Your task: Quote every line of text in the items below word for word, leaving out the pictures.

Provided records:
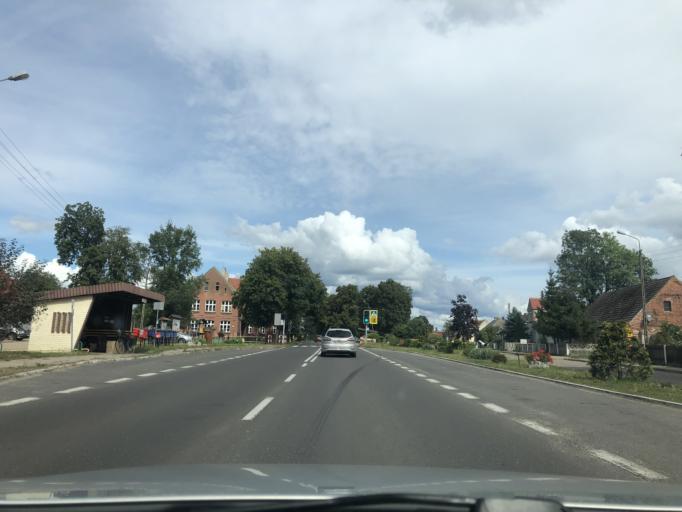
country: PL
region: Greater Poland Voivodeship
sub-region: Powiat pilski
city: Szydlowo
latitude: 53.0907
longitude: 16.6306
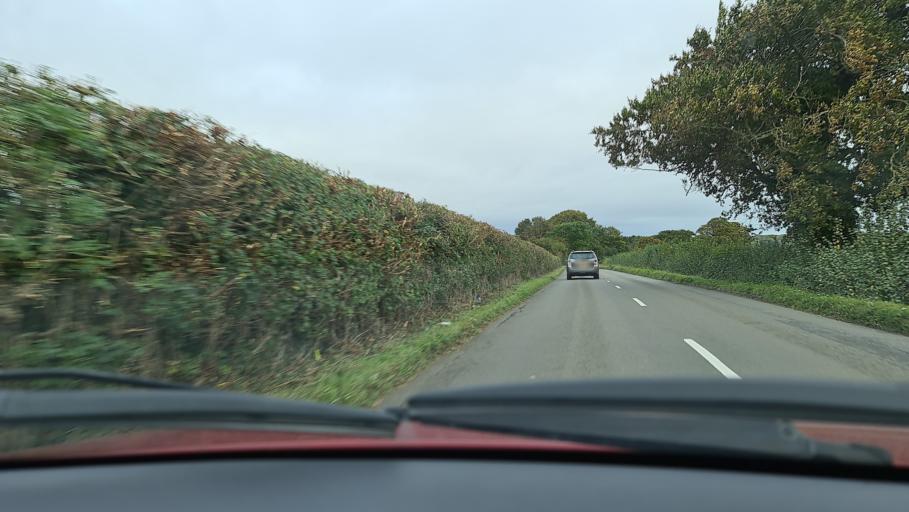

Response to the task:
country: PL
region: Greater Poland Voivodeship
sub-region: Powiat pilski
city: Szydlowo
latitude: 53.0907
longitude: 16.6306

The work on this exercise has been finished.